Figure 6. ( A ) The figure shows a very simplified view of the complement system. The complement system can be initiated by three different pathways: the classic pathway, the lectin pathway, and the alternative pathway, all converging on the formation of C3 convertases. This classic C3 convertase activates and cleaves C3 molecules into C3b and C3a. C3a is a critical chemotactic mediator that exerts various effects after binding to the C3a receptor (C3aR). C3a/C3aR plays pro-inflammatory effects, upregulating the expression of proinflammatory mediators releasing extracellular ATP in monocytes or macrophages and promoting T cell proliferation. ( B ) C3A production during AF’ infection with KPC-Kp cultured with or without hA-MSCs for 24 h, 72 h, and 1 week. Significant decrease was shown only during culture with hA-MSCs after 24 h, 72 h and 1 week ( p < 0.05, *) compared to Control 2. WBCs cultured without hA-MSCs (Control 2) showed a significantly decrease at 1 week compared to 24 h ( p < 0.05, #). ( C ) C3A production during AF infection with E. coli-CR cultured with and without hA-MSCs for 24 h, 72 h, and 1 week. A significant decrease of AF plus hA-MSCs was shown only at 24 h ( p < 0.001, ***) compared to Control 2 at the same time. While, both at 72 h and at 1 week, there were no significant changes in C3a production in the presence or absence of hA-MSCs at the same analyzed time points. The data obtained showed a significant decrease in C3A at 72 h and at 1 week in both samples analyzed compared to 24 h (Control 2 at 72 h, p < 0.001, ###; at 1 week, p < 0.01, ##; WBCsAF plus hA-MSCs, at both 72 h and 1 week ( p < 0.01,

-- -- --

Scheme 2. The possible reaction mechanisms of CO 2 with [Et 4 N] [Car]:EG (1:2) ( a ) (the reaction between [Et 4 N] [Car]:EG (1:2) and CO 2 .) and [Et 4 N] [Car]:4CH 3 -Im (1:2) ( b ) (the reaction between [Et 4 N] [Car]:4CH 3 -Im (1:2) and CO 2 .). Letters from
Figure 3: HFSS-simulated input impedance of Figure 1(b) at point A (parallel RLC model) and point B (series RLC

-- -- --

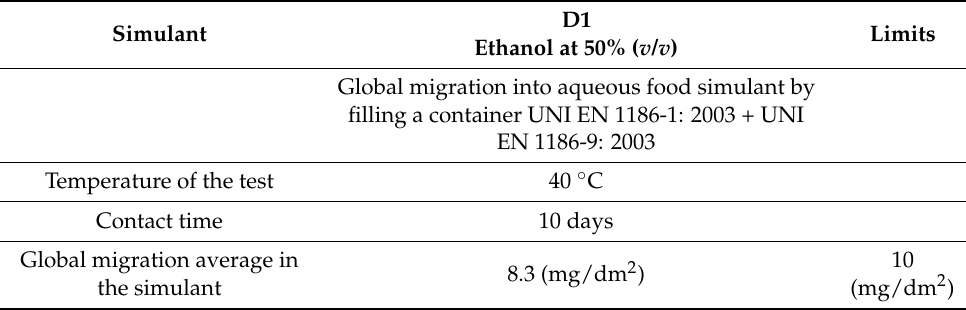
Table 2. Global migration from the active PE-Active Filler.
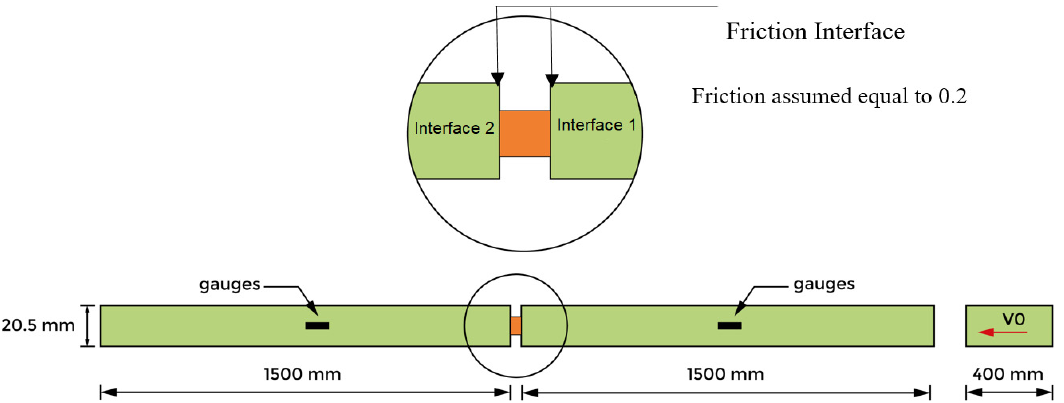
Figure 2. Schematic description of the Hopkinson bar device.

-- -- --

**Work item**: Out of the data above, set down the lines from the one with "Scheme 2. The" to the one with "Figure 3: HFSS-simulated", both included, exactly as written and with no additions.

**Task result**:
Scheme 2. The possible reaction mechanisms of CO 2 with [Et 4 N] [Car]:EG (1:2) ( a ) (the reaction between [Et 4 N] [Car]:EG (1:2) and CO 2 .) and [Et 4 N] [Car]:4CH 3 -Im (1:2) ( b ) (the reaction between [Et 4 N] [Car]:4CH 3 -Im (1:2) and CO 2 .). Letters from
Figure 3: HFSS-simulated input impedance of Figure 1(b) at point A (parallel RLC model) and point B (series RLC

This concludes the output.